Sherwood, 65, recalled packed meetings, when the former Big Bear was proposed at the Rocky Fork Plaza off Johnstown Road.
"It was changing from residential to commercial, and people said it was going to destroy the character of the area," she said. "It was a very contentious issue."
She also remembers many long meetings related to the development of the StoneRidge Plaza Shopping Center, including a planning meeting going past midnight.
"We've had meetings in candlelight because the power went out," she said. "That was interesting. That was pre-computer, so I tried to write shorthand in the dark."
She was involved with three charter-review commissions.
"That takes a lot of time when they're active," she said. "It's a very concentrated effort."
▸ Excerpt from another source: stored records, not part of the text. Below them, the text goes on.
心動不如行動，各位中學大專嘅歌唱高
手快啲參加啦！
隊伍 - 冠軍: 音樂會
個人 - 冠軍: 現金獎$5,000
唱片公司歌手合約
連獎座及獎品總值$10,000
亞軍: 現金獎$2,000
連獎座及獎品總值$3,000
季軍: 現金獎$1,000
Sherwood has been active with the International Institute of Municipal Clerks Association, the governing body for certification of clerks. She has been chairwoman of the policy and procedure committee for the Ohio Municipal Clerk Association for seven years.
Sherwood has worked with more than 20 council members, too many Planning Commission members to count, two city attorneys and three mayors: Judie Peterson, Jim McGregor and Becky Stinchcomb.
"Isobel Sherwood has not only served the council office with distinction over her tenure, but has always been willing to assist the administration, as well," Stinchcomb said. "With her deep institutional knowledge and experience, she has assisted the administrative team in properly preparing legislation for council consideration, meeting City Council deadlines and being willing to offer her insights to help legislative processes work as smoothly as possible."
Stinchcomb said she considers Sherwood a good friend who will be missed greatly in City Hall.
"I was on council about four years when Isobel joined the council office staff," said Karen Angelou, a veteran council member. "She quickly became an expert in the multiple items handled by the council office."
Over the years, Angelou said, Sherwood furthered her expertise by attaining a title few clerks possess: master municipal clerk in 2003.
"Isobel embodies all the traits needed to handle the many duties of the council office," Angelou said. "She is quietly efficient, has incredible knowledgeable and institutional memory, and her exceptional work and work ethic enhance how the public views the city of Gahanna and City Hall. Most of all, she is a humble civil servant, and I cannot thank her enough for all she has done to make our jobs on council easier."
Veteran council member Tom Kneeland met Sherwood when she was responsible for and supported the Gahanna Planning Commission.
"On the commission, she literally memorized the city code due to the nature of supporting the commission and the work they did and still do," Kneeland said. "She always had important technical answers to important questions associated with city growth and development and saved the city many hours of research because of her knowledge of the code."
After Peg Cunningham retired as clerk of council, Sherwood was promoted to take the lead as council clerk and brought those years of service spent studying and interpreting the city code while supporting the Planning Commission and was able to transcend that knowledge to the council members she supported for her remaining years at the city.
"Her knowledge and desire to make the council office the very best it could be will be greatly missed," Kneeland said. "I feel besides losing a wealth of knowledge, we are also losing a close friend. I wish her well in the next chapter of her and her family's life."
Sherwood said she plans to spend the next six month relaxing and doing things she hasn't had time to do because of her work hours. In her retirement, she also looks forward to traveling with her husband, Walt, she said. They are parents to two adult children and grandparents to six grandchildren, ranging in age from 12 to 18.
Sherwood said she would miss being on the ground floor of development and where the city is moving.
"I've enjoyed dealing with the residents over the years," she said. "I feel that this office has always been an ear for those with complaints. If they come in frustrated because they haven't got answers they wanted, I hope they went away feeling better because we listened to them."